ARCH is now racing the machine you built against BMW, Ducati, and Harley-Davidson in MotoAmerica, with a proprietary engine designed in partnership with Suter Industries and the Isle of Man TT in your sights for 2026. CrowdSmith is racing the model it built against established workforce institutions, with a proprietary methodology and a five-station progression that no other facility in the country has assembled. Two shops. Two races. Two bets that the thing you built in-house can compete with the giants.

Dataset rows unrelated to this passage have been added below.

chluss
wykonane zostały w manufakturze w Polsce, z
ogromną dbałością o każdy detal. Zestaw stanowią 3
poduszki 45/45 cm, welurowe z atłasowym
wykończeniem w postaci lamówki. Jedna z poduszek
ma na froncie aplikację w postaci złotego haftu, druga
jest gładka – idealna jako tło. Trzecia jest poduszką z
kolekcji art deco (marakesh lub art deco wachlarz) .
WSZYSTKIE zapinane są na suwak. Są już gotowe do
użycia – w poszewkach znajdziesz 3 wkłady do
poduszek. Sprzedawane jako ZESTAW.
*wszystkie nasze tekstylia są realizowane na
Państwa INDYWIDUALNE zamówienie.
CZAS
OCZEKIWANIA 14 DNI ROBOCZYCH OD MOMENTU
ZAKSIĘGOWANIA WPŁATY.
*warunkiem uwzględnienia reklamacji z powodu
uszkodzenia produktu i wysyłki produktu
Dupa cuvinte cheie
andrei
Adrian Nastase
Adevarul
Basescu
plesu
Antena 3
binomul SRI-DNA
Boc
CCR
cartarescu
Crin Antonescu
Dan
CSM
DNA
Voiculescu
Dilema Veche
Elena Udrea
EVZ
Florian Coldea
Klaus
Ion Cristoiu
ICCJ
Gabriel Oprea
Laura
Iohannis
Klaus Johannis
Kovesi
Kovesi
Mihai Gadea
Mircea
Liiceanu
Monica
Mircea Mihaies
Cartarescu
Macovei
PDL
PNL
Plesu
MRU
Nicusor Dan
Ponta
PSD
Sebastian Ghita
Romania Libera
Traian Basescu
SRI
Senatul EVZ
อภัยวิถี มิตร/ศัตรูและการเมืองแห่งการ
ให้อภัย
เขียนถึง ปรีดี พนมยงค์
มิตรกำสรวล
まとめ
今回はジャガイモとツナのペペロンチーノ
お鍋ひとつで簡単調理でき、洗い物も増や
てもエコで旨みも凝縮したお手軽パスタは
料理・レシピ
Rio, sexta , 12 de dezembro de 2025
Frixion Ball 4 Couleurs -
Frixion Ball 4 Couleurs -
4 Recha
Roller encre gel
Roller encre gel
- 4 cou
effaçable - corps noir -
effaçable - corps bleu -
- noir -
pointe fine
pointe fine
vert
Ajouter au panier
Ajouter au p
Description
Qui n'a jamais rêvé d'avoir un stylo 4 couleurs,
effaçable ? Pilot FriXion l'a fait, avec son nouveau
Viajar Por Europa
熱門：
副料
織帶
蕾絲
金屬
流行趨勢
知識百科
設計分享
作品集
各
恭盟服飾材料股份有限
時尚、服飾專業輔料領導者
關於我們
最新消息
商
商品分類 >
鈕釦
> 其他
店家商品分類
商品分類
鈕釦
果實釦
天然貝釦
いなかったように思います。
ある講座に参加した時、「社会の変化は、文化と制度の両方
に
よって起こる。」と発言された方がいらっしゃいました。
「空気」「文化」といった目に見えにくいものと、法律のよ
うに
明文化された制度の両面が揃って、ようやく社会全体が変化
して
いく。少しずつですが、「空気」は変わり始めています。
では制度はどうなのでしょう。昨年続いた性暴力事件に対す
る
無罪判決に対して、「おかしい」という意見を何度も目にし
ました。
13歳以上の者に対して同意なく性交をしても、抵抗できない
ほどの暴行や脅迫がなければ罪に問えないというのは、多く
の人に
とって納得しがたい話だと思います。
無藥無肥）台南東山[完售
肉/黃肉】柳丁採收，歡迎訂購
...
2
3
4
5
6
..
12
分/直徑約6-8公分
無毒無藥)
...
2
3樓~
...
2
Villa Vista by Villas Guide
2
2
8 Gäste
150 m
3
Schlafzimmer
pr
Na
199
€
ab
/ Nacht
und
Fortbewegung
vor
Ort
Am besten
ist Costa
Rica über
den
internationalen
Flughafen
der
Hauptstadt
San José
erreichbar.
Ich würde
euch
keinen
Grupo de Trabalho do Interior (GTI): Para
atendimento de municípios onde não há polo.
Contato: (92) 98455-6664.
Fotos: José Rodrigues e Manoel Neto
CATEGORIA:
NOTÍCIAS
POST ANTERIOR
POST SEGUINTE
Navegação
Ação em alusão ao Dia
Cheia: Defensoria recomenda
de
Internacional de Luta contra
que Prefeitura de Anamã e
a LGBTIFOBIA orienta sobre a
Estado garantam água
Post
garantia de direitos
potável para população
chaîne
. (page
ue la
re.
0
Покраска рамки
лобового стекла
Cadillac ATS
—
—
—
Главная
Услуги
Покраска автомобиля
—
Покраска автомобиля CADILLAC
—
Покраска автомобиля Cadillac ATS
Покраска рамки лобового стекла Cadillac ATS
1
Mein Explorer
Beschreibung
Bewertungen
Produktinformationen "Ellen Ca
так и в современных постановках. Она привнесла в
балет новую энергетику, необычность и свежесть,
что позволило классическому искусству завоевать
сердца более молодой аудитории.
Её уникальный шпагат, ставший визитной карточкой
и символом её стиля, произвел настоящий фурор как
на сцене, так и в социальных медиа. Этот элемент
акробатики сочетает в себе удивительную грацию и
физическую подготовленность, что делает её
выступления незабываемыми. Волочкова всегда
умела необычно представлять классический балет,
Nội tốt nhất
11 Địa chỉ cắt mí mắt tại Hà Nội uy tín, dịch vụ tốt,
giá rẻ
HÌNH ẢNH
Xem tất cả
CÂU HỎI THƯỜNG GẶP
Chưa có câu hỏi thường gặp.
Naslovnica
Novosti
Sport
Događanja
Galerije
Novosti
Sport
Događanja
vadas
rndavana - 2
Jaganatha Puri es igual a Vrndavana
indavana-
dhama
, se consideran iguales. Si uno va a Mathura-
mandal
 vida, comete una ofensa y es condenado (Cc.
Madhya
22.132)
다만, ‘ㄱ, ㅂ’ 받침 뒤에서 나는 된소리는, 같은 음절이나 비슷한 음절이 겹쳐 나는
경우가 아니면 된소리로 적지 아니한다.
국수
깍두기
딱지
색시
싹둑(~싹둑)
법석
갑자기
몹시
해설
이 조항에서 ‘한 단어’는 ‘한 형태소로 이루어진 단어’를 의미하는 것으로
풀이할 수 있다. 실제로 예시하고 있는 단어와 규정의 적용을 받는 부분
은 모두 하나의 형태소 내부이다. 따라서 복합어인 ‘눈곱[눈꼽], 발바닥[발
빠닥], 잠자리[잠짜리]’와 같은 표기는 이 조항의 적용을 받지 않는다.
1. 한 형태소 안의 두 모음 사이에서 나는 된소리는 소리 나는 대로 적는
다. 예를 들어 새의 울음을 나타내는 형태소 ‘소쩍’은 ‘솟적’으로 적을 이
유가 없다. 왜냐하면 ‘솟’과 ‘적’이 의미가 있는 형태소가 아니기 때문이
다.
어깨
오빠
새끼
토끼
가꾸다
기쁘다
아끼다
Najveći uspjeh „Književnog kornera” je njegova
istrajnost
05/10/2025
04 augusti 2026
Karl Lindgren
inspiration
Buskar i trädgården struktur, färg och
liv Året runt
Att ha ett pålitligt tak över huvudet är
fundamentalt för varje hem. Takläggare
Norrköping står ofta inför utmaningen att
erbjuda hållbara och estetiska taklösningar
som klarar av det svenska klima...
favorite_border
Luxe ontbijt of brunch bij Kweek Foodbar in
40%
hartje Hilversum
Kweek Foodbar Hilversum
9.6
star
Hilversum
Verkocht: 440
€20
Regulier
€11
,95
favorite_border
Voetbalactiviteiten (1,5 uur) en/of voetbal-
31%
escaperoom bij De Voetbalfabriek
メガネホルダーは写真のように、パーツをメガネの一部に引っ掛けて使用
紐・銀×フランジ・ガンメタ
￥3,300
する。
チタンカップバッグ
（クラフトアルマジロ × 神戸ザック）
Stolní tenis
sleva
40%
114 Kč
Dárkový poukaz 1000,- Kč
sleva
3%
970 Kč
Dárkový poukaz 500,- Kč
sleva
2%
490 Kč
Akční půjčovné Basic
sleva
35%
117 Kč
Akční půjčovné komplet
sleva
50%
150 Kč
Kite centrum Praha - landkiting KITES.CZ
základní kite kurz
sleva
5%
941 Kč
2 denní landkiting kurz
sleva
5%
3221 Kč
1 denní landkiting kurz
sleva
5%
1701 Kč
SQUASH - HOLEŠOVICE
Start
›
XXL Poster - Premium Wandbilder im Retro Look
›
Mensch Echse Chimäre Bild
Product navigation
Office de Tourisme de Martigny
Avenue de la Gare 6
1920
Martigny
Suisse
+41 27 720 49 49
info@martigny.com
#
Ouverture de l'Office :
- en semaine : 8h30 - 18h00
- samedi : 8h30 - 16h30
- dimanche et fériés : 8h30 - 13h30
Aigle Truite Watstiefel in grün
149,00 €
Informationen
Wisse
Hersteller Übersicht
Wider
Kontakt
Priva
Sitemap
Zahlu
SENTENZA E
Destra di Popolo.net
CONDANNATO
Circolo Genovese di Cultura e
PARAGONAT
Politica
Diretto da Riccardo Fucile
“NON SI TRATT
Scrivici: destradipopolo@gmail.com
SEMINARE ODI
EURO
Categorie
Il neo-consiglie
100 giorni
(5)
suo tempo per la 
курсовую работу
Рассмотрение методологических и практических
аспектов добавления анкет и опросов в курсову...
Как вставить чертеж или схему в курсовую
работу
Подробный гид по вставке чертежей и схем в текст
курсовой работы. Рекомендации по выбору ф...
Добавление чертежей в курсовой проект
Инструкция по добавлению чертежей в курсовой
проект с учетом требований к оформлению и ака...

I am writing to one hundred forty-seven people. The letter to Harbor Freight is about the tools on the floor. The letter to NVIDIA is about the AI infrastructure at Station Four. The letter to Kauffman Foundation is about the inventor pipeline. Your letter is about the shop—the room where someone picks up a tool, learns what it does, and discovers that the thing they have been carrying in their hands their whole life has a name, a path, and a place that was built for it.
Everything I have described is documented at crowdsmith.org/partners. The access code is bellingham. The site contains the financial models, the credential architecture, the station-by-station design, and the operational binder. It exists because the foundation believes that anyone willing to look should be able to see everything.
Your name means “cool breeze over the mountains” in Hawaiian. The building on Portland Avenue does not have a name like that. It has a number, a census tract, and a corridor that needs what you have always known: that the person who builds the thing is the person who matters most.